## What you will do
A: Reproduce word for word the portion of the Sustainable Enterprise text that starts at "So what do you" and ends with "professor Steve Kreft.".
B: Extend the article about the Sustainable Enterprise class at the Kelley School of Business, continuing after its last sentence.

## Text section
Content starts
Sustainable Enterprise
Clinical Assistant Professor Steve Kreft teaches his Sustainable Enterprise class for the Kelley School of Business.
Kelley School of Business students act as corporate sustainability consultants who balance the drive to increase profit with stakeholders’ demand for environmentally sound business practices.
Imagine that you’re the CEO of McDonald’s (the real CEO is Jim Skinner), busy cooking up schemes to increase market share in China, when your Blackberry buzzes with a note from the VP of media relations. Something about Greenpeace planning to raise a fuss over the fact that, apparently, around five percent of the soybeans McDonald’s buys to make corn feed for the chickens it processes into McNuggets comes from deforested land in the Brazilian rainforest.
What do you do? After all, McDonald’s is only one of dozens of food companies importing soybeans from deforested parts of Brazil. And it’s only a tiny percentage of all the soybeans you buy. Plus, until this moment, you weren’t even aware that that McDonald’s soybeans had any connection to the rainforest. So it makes sense to ignore Greenpeace, right? After all, what can those tree-hugging hippies possibly do to the world’s largest and most powerful fast food company?
On the other hand, nongovernmental organizations (NGOs) like Greenpeace are nothing to sneeze at. Beneath the long hair and tie-dyed tee shirts and torn jeans, those tofu-eating whale lovers are pretty savvy. They’re battle-tested, willing to do crazy stuff like chain themselves to trees and tractors, and they know how to work the media. Look what they did to Apple, forcing Steve Jobs to stop using allegedly toxic chemicals in iPods and other Apple products. And now, it seems, they’re coming after you.
So what do you do? That’s the kind of open-ended, many-faceted sustainability question—one touching on both environmental-ethical and business concerns—at the heart of Sustainable Enterprise: The 21st Century Corporation, a class in the Department of Business Economic and Public Policy (BEPP) at the Kelley School of Business, taught by clinical assistant professor Steve Kreft.
Content ends
## Listed records
Content starts
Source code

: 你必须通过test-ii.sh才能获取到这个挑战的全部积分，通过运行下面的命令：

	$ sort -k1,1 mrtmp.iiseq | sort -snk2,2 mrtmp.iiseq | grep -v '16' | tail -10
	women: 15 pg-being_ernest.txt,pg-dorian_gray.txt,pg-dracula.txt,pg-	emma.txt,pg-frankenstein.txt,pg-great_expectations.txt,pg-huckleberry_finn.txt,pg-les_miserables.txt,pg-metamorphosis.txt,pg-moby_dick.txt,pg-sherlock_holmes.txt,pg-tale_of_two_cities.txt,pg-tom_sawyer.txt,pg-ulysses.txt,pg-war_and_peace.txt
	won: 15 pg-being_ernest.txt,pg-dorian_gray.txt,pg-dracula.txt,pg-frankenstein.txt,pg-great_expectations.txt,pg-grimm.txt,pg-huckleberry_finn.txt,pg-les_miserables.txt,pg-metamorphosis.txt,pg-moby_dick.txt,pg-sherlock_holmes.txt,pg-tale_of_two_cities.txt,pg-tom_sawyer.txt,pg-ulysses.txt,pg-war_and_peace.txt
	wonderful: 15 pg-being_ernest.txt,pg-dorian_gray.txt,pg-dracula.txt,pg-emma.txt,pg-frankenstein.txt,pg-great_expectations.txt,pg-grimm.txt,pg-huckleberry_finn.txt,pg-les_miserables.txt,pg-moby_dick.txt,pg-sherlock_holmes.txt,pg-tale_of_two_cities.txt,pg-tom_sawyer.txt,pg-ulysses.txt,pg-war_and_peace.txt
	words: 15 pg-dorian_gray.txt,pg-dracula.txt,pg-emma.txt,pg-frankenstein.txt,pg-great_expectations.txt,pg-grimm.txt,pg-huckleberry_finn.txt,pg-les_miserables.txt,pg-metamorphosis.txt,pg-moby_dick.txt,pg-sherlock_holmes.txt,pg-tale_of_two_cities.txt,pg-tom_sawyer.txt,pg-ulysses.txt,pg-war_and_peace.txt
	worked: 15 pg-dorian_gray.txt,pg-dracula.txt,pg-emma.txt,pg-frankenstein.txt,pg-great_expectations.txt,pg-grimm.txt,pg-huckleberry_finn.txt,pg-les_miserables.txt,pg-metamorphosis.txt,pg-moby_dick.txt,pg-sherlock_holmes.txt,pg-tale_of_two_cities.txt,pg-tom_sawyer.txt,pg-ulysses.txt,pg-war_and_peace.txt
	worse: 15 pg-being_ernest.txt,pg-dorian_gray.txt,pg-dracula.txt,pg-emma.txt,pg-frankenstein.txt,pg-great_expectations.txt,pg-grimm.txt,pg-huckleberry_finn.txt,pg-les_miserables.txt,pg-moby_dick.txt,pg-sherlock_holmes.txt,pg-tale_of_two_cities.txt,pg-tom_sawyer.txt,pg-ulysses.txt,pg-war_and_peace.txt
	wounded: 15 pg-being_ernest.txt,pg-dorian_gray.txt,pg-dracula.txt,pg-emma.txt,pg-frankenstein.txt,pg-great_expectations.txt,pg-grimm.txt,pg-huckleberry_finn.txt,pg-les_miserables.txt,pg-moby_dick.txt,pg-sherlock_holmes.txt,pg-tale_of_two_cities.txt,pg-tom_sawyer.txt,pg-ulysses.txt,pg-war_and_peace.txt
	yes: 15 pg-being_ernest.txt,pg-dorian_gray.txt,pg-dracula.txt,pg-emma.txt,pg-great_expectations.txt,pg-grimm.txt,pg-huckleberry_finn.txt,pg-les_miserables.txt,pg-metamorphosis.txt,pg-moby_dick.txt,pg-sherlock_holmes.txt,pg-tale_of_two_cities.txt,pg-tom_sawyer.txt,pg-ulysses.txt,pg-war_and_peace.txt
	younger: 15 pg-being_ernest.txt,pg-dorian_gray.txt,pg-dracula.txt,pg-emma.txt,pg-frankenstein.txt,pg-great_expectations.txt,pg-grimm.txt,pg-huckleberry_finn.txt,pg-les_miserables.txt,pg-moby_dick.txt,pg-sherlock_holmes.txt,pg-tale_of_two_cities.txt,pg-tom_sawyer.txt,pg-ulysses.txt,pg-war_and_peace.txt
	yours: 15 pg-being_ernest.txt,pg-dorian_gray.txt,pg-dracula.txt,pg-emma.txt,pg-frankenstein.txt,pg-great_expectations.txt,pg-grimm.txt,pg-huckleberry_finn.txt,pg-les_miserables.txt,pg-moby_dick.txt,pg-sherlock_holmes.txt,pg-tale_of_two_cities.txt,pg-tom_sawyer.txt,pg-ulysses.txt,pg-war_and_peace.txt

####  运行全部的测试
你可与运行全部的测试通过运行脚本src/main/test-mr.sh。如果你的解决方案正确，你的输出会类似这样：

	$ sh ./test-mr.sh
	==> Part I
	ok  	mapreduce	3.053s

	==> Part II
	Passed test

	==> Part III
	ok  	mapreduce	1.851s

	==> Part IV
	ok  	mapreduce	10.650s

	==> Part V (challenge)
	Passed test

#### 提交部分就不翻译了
Content ends
## Set of answers
A:
So what do you do? That’s the kind of open-ended, many-faceted sustainability question—one touching on both environmental-ethical and business concerns—at the heart of Sustainable Enterprise: The 21st Century Corporation, a class in the Department of Business Economic and Public Policy (BEPP) at the Kelley School of Business, taught by clinical assistant professor Steve Kreft.

B:
“In business today you can’t just focus on internal stakeholders,” says Kreft, who’s also the faculty advisor for the Kelley School’s Environmental Business Club, which became a chapter of the national environmental organization Net Impact in 2008. “You’ve also got to think about external stakeholders like NGOs, governments, and local communities.” Sustainability doesn’t just mean looking out for the environment, Kreft says. In the past few decades, sustainability has become an important factor in the calculus of profitability. Corporations today have to balance the drive to increase profit with the fact that their customers, as well as NGOs and government institutions, won’t stand idly by when the bottom line runs roughshod over the rainforest or other irreplaceable features of the environment.
Kreft developed Sustainable Enterprise, which was first offered in Spring 2008, to introduce students to the new, environmentally conscious context in which companies now operate. “We looked around and saw that there weren’t many similar courses in other business schools, despite growing interest on the part of students,” Kreft says. “We realized there was a niche that needed to be filled.”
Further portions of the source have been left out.